REPUBLIKA.CO.ID, JAKARTA -- Gubernur Banten, Ratu Atut Chosiyah dinilai telah kehilangan legitimasi dari publik. Pernyataan itu diungkapkan pengamat ekonomi politik dari Universitas Sultan Ageng Tirtayasa, Banten, Dahnil Anzar.
Dahnil berkata, ketidakpercayaan masyarakat Banten kepada gubernurnya lantaran mereka telah lama merasa dikecewakan. Kekecewan itu datang atas perilaku Atut yang diduga melakukan praktik dinasti rente dan korupsi di Bumi Para Jawara itu.
"Atut telah kehilangan legitimasi dari publik sebagai Gubernur Banten, publik tidak percaya lagi dengan Atut," katanya kepada ROL, Kamis (19/12) petang.
Karena telah kehilangan legitimasi dari rakyatnya sendiri, lanjut Dahnil, Atut diminta secara 'legowo' meletakkan jabatan Gubernur Banten. Hal itu dirasa akan lebih baik demi kepentingan publik yang lebih luas.

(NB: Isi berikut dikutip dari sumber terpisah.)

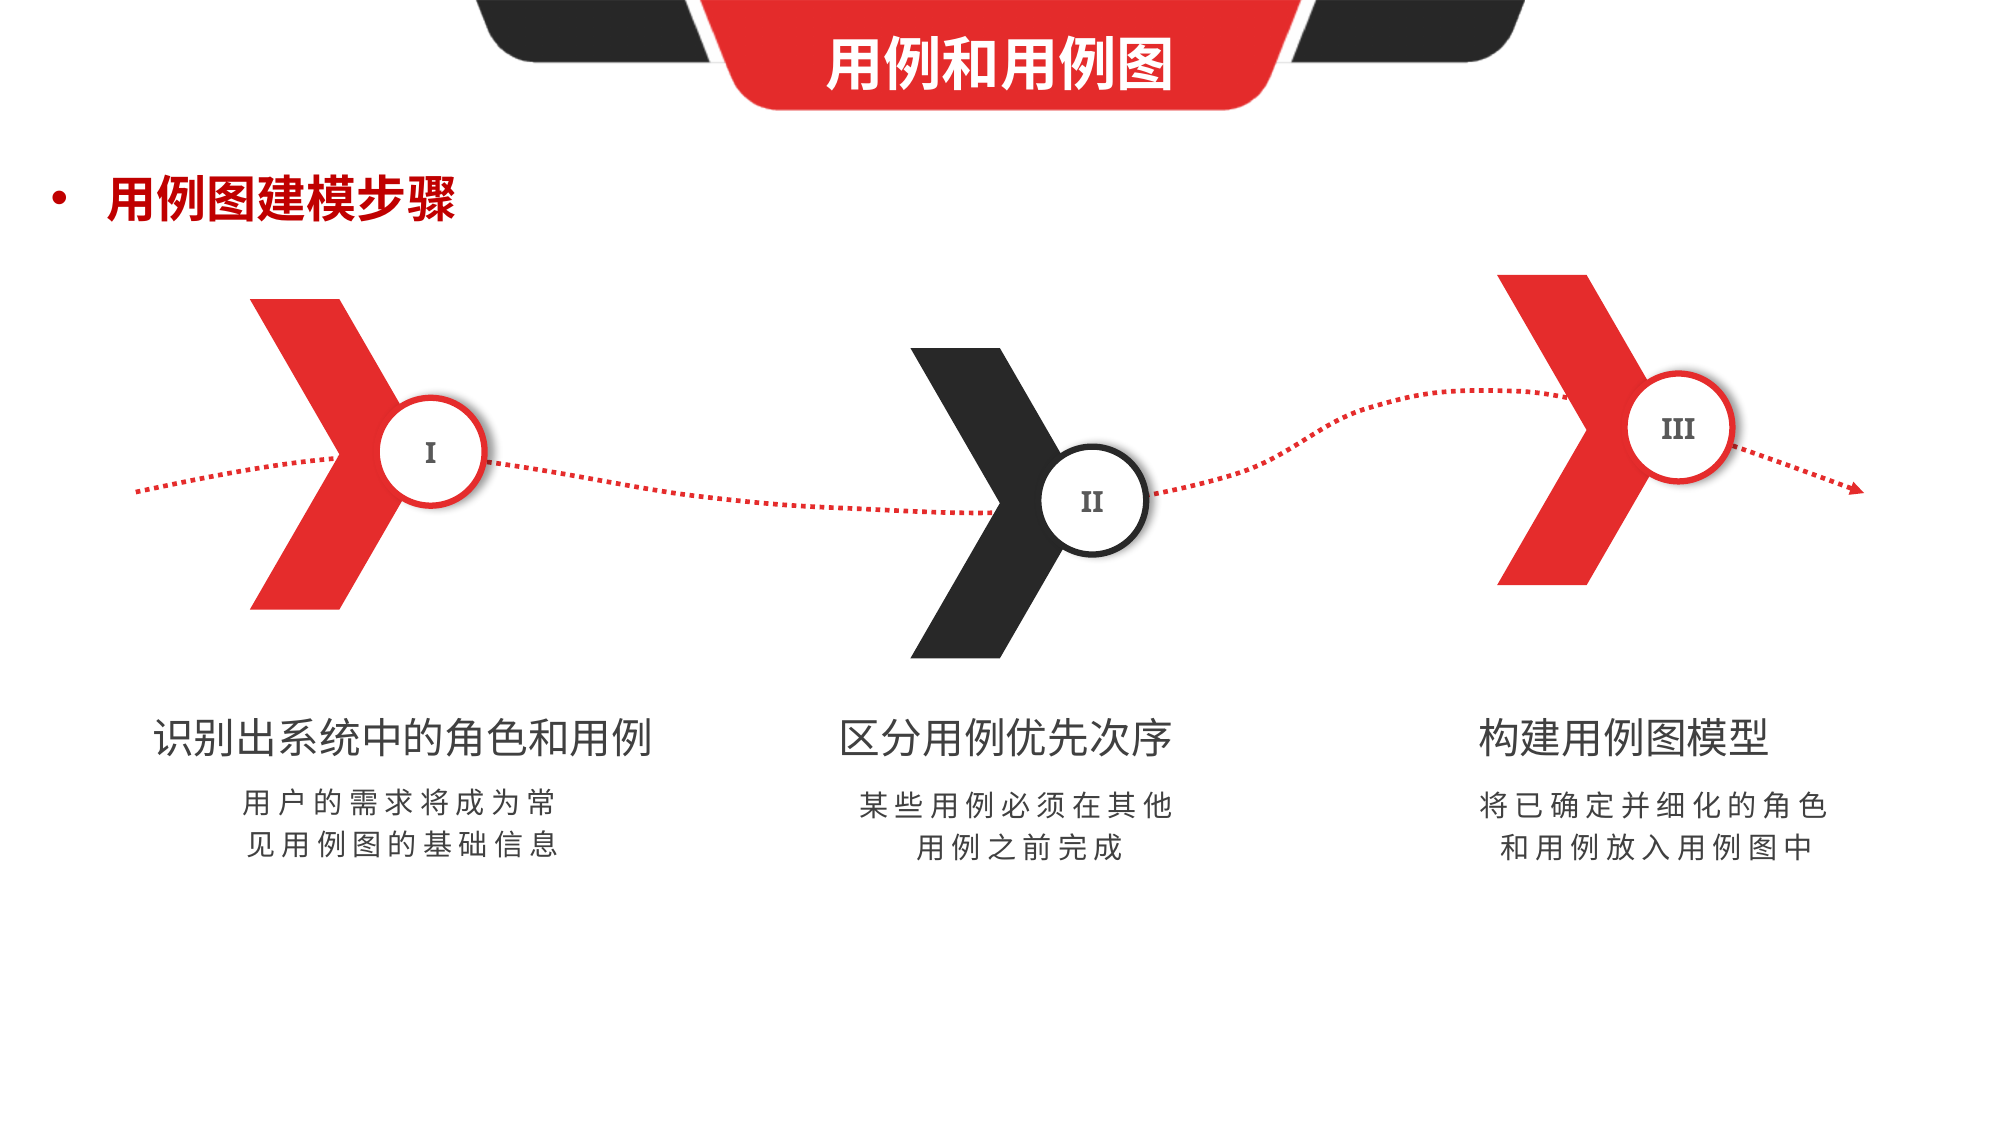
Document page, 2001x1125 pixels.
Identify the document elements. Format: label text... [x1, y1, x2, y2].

text_box 构建用例图模型 [1437, 704, 1811, 770]
text_box [485, 462, 910, 513]
text_box 某些用例必须在其他用例之前完成 [838, 773, 1201, 873]
text_box [1733, 448, 1865, 495]
text_box 用例图建模步骤 [35, 130, 1899, 235]
text_box 识别出系统中的角色和用例 [110, 704, 696, 770]
picture [475, 0, 1525, 111]
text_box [249, 299, 485, 610]
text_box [910, 347, 1147, 659]
text_box 用户的需求将成为常见用例图的基础信息 [227, 769, 579, 869]
text_box 将已确定并细化的角色和用例放入用例图中 [1460, 773, 1854, 873]
text_box [135, 469, 249, 494]
text_box 区分用例优先次序 [796, 704, 1216, 770]
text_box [1497, 274, 1733, 586]
text_box [1160, 389, 1497, 494]
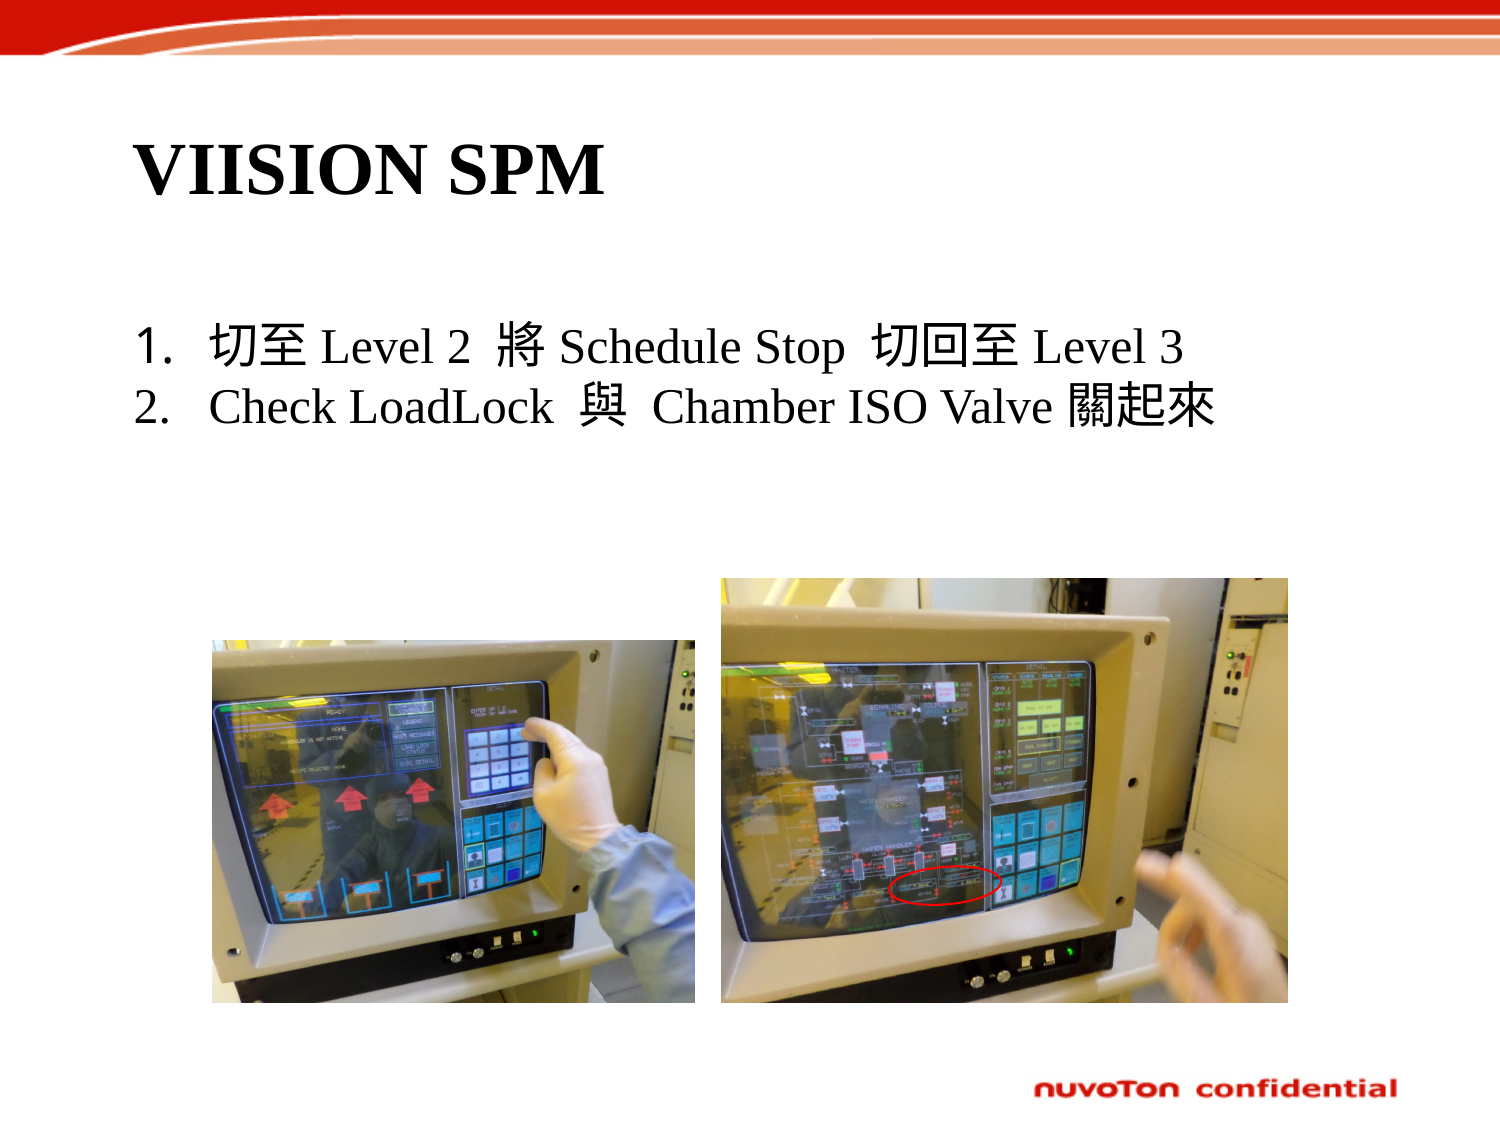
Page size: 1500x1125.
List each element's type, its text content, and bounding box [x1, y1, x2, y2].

picture [0, 0, 1500, 1125]
text_box VIISION SPM [117, 114, 1400, 215]
text_box 切至Level 2 將Schedule Stop 切回至Level 3 Check LoadLock 與 Chamber ISO Valve關起來 [118, 305, 1400, 501]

Menurut Dahnil, tidak maksimalnya Atut dalam menjalankan tugasnya sebagai gubernur, membuat rakyat akan semakin dirugikan. "Tugas-tugas penting jadi terabaikan. Sebut saja pelantikan Wali Kota Tangerang yang sudah dibatalkan lima kali," ujarnya.
Dengan mengundurkan diri, lanjut Dahnil, putri Tubagus Chasan Shohib itu justru akan menyelamatkan citranya dari tuduhan tidak baik yang dialamatkan kepadanya.
"Dengan mengambil sikap mundur saya kira Atut memberikan contoh baik kepada publik ditengah berbagai tuduhan tidak baik yang mengarah kepada dia," katanya mengakhiri.
Atut ditetapkan sebagai tersangka dalam kasus suap Pemilukada Lebak, Banten. Dalam kasus ini, Tubagus Chaeri Wardhana (Wawan) yang tak lain adalah adik kandung Ratu Atut juga telah ditetapkan sebagai tersangka. Kasus ini juga menyeret mantan ketua Mahkamah Konstitusi Akil Mochtar.